The details are relatively simple. A new High Performance Cluster (HPC) going into place needs to be monitored. The tool being used is Nagios. The goal of this particular monitoring instance was to setup service checks using hostgroups to help minimize the maintenance overhead. The problem of course is that the potential to add N compute nodes was (and still is) a reality. Before even bothering to add any nodes by hand I decided to script auto generating what I needed as much as possible. In the end the two small scripts I wrote did the following:
The first script generates host entries and the compute node hostgroup. The second script automatically creates hostgroups by queue. The second script also makes calls to Sun Grid Engine (SGE) to get information regarding queues.

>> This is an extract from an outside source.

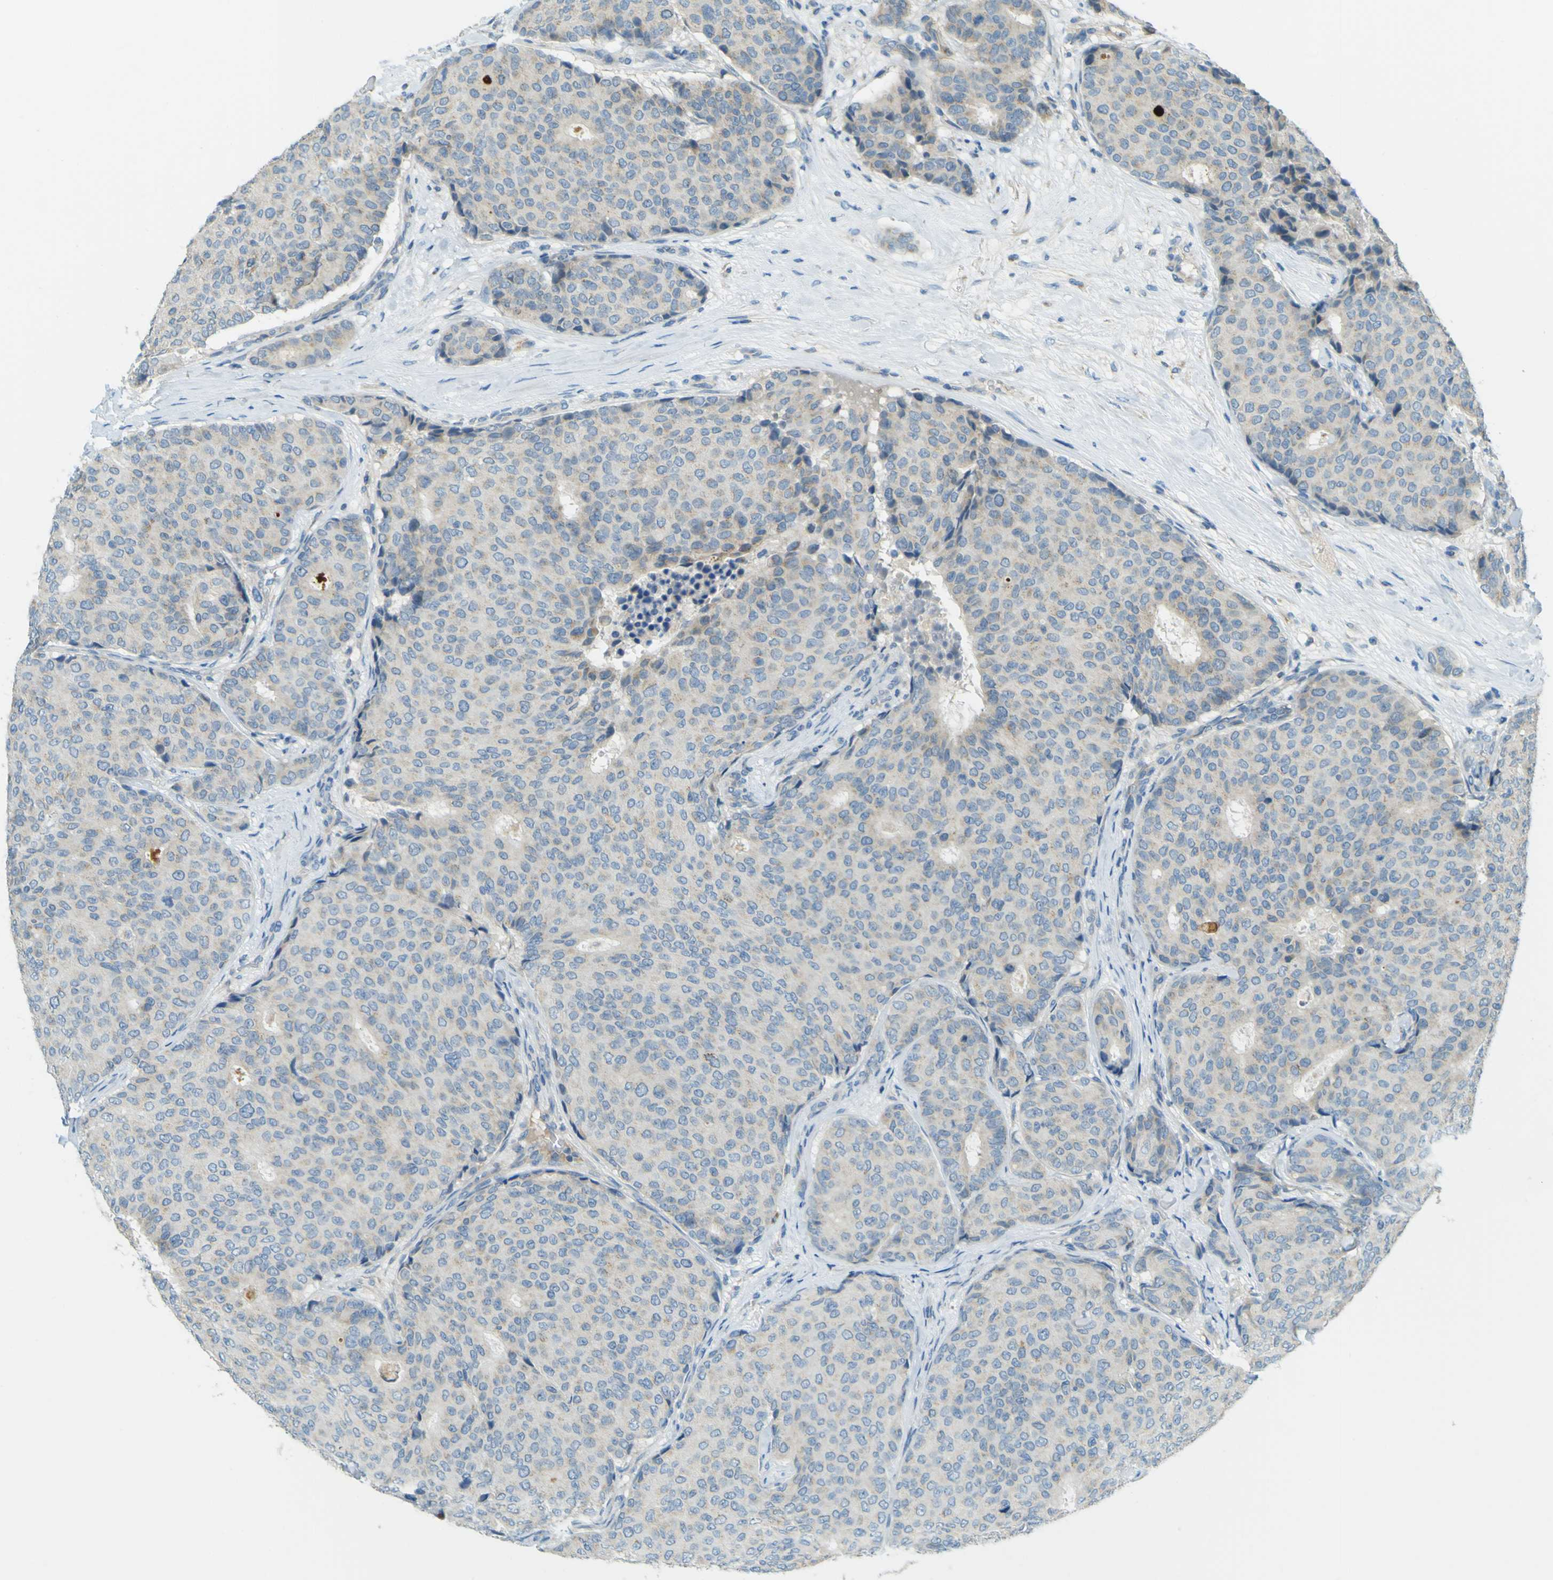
{"staining": {"intensity": "weak", "quantity": "<25%", "location": "cytoplasmic/membranous"}, "tissue": "breast cancer", "cell_type": "Tumor cells", "image_type": "cancer", "snomed": [{"axis": "morphology", "description": "Neoplasm, malignant, NOS"}, {"axis": "topography", "description": "Breast"}], "caption": "Tumor cells show no significant protein positivity in breast cancer (malignant neoplasm).", "gene": "FKTN", "patient": {"sex": "female", "age": 50}}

These scripts are purposefully left as close to the originals to allow readers to go in and make improvements. They could use a lot of improvement which of course might make for a good article later on. But they do demonstrate that even if a script can use a lot of improvement at the time they got the job done. And quite well I might add.
#!/usr/bin/perl
# This Creates the basic nagios config files for cluster nodes
$end = 16;
$network = "192.168.0";
print "\# RCHPC1 AUTOGENERATED CONFIG\n";
print "\# DO NOT EDIT THIS DIRECTLY! See the mkclusterconf script!\n";
$x = 11;
$members = "";
$dyn = "";
$liq ="";
for ($i = 1; $i <= $end; $i++) {
if ($i <= 9) {
$hostname = "n00$i";
} else {
$hostname = "n0$i";
}
if ($i == 1) {
$members = "n001";
} else {
$members = "$members,$hostname";
}
print "define host\{\n";
print " use linux-server\n";
print " host_name $hostname\n";
print " alias $hostname.node\n";
print " notes RC HPC Compute Node\n";
print " address $network.$x\n";
print " \}\n\n";
$x++;
}
print "define hostgroup\{\n";
print " hostgroup_name myhpc1-compute-nodes\n";
print " alias All HPC Systems\n";
print " members $members,myhpc-prime\n";
print " \}\n\n";
print "define service\{\n";
print " use generic-service\n";
print " hostgroup_name myhpc1-compute-nodes\n";
print " service_description SSH\n";
print " check_command check_ssh\n";
print " \}\n\n";
print "define service\{\n";
print " use generic-service\n";
print " hostgroup_name myhpc1-compute-nodes\n";
print " service_description Current Load\n";
print " check_command snmp_load\n";
print " \}\n\n";
print "define service\{\n";
print " use generic-service\n";
print " hostgroup_name myhpc1-compute-nodes\n";
print " service_description RPC\n";
print " check_command check_rpc_port\n";
print " \}\n\n";
#!/bin/sh
echo "define hostgroup{"
echo " hostgroup_name hpc-infrastructure"
echo " alias HPC Infrastructure"
echo " members myhpc-prime"
echo " }"
hostlist=`qconf -shgrp @allhosts|grep hostlist`
echo "define hostgroup{"
echo " hostgroup_name all-queue"
echo " alias SGE Queue ALL"
echo -n " members "
for n in $hostlist
do
if [ $n != "hostlist" ]; then
echo -n "${n},"
fi
done
echo " "
echo " }"
hostlist=`qconf -shgrp @dynhosts|grep hostlist`
echo "define hostgroup{"
echo " hostgroup_name dyn-queue"
echo " alias SGE Queue Dyna"
echo -n " members "
for n in $hostlist
do
if [ $n != "hostlist" ]; then
echo -n "${n},"
fi
done
echo " "
echo " }"
hostlist=`qconf -shgrp @liqhosts|grep hostlist`
echo "define hostgroup{"
echo " hostgroup_name liq-queue"
echo " alias SGE Queue Liq"
echo -n " members "
for n in $hostlist
do
if [ $n != "hostlist" ]; then
echo -n "${n},"
fi
done
echo " "
echo " }"
Executing the scripts is pretty simple:
./mkclusterconf.pl > myhpc.cfg ./mkquegrps.sh >> myhpc.cfg
Laziness is a virtue for a sysadmin. Even being so lazy as to generate configuration scripts without the muss and fuss of having to yank and put a lot of lines.